Website helps parents talk about alcohol with college-age kids
By MEREDITH COHN
Jun 03, 2015 | 11:55 AM
With many recent Maryland high school graduates soon headed to the beach for the state's infamous senior week, 14 colleges have launched a website called www.collegeparentsmatter.org that aims to help parents talk to the kids about alcohol.
The public and private schools want parents and college-age kids to "have the conversation," and the website offers tips for effective communication and specific scenarios.
"We recognize these are hard discussions for parents, but they're too critical to ignore," said Amelia Arria, an associate professor at the University of Maryland School of Public Health in College Park, in a statement. "Parental attitudes and advice regarding drinking are important influences on young people's behavior that continue into the college years."
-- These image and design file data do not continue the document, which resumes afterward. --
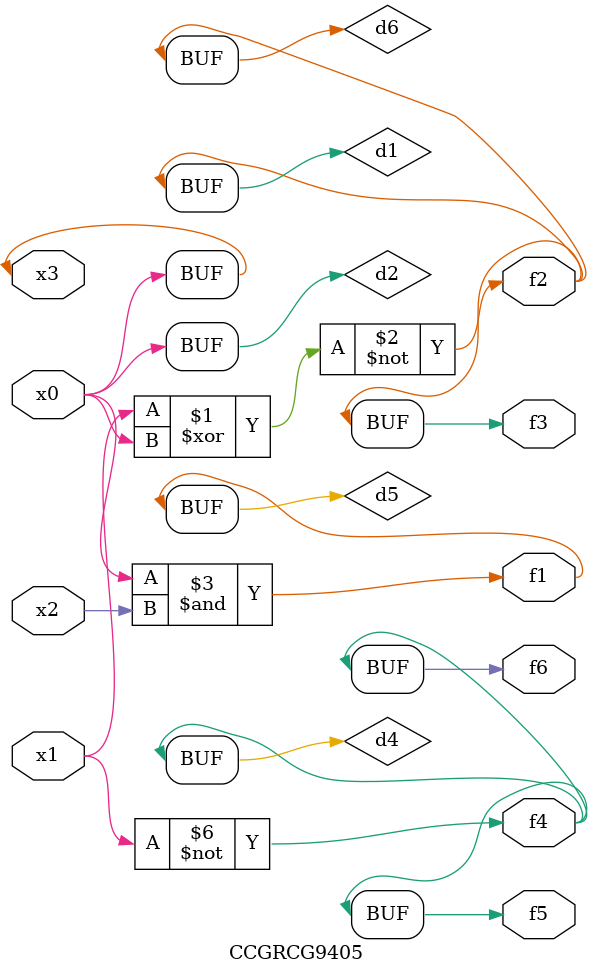
<source format=v>
module CCGRCG9405(
	input x0, x1, x2, x3,
	output f1, f2, f3, f4, f5, f6
);

	wire d1, d2, d3, d4, d5, d6;

	xnor (d1, x1, x3);
	buf (d2, x0, x3);
	nand (d3, x0, x2);
	not (d4, x1);
	nand (d5, d3);
	or (d6, d1);
	assign f1 = d5;
	assign f2 = d6;
	assign f3 = d6;
	assign f4 = d4;
	assign f5 = d4;
	assign f6 = d4;
endmodule

</source>
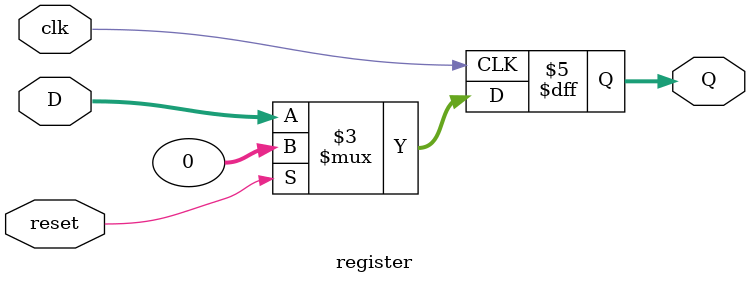
<source format=sv>
module register(input logic clk, reset, 
input logic signed [31:0] D,
output logic signed [31:0] Q);

always_ff @(posedge clk) begin
    if (reset) begin
        Q <= 32'b0;
    end
    else begin
        Q <= D;
    end
end
endmodule
</source>
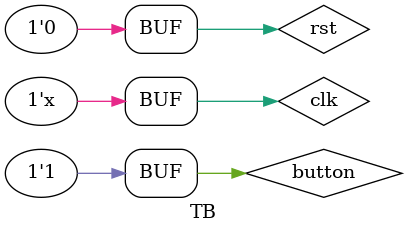
<source format=v>
`timescale 1ns / 1ps


module TB;

	// Inputs
	reg rst;
	reg clk;
	reg button;

	// Outputs
	wire [7:0] LED;

	// Instantiate the Unit Under Test (UUT)
	button uut (
		.rst(rst), 
		.clk(clk), 
		.button(button), 
		.LED(LED)
	);
	always
begin
	#1 clk <= ~clk;
end
	initial begin
		// Initialize Inputs
		rst = 0;
		clk = 0;
		button = 0;
	
		// Wait 1 ns for global reset to finish
		#1;
	

	button = 1'b1;
	#1
	button = 1'b0;
	#2;
	button = 1'b1;
	#1
	button = 1'b0;
	#1;
	button = 1'b1;
	#2;
	button = 1'b0;
	#1;
	button = 1'b1;
end
      
endmodule


</source>
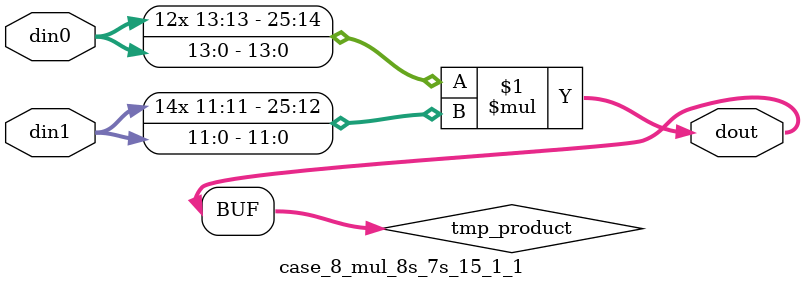
<source format=v>

`timescale 1 ns / 1 ps

 (* use_dsp = "no" *)  module case_8_mul_8s_7s_15_1_1(din0, din1, dout);
parameter ID = 1;
parameter NUM_STAGE = 0;
parameter din0_WIDTH = 14;
parameter din1_WIDTH = 12;
parameter dout_WIDTH = 26;

input [din0_WIDTH - 1 : 0] din0; 
input [din1_WIDTH - 1 : 0] din1; 
output [dout_WIDTH - 1 : 0] dout;

wire signed [dout_WIDTH - 1 : 0] tmp_product;



























assign tmp_product = $signed(din0) * $signed(din1);








assign dout = tmp_product;





















endmodule

</source>
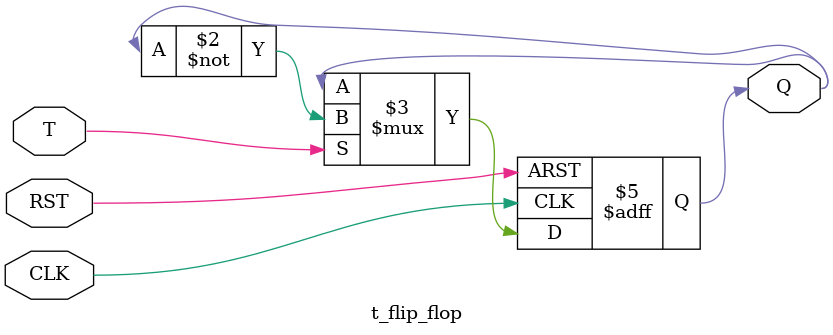
<source format=v>
module t_flip_flop(
    input T,     // T input for the flip-flop
    input CLK,   // Clock input
    input RST,   // Reset input
    output reg Q  // Output Q
);

always @(posedge CLK or posedge RST) begin
    if (RST) begin
        Q <= 1'b0; // Reset the flip-flop to 0
    end else begin
        if (T) begin
            Q <= ~Q; // Toggle Q when T is 1
        end
    end
end

endmodule
</source>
Arria is also co-director of the Maryland Collaborative to Reduce College Drinking and Related Problems, made up of the 14 schools that sponsored the website with funding from the state Department of Health and Mental Hygiene.
The collaborative points to data from the National Institute on Alcohol Abuse and Alcoholism that found college drinking is linked to 1,825 deaths nationally each year among students and more than 690,000 assaults, 97,000 sexual abuse cases and 599,000 unintentional injuries.
A collaborative survey of Maryland college students in 2014 also found that those who parents didn't allow them to drink in high school were less likely to drink excessively in college.
More information on the collaborative can be found at www.marylandcollaborative.org and participants include: Allegany College of Maryland, College of Southern Maryland, Frostburg State University, Garrett College, Goucher College, the Johns Hopkins University, Loyola University Maryland, McDaniel College, Notre Dame of Maryland University, St. Mary's College of Maryland, Towson University, the U.S. Naval Academy, the University of Maryland Baltimore County and the University of Maryland Eastern Shore.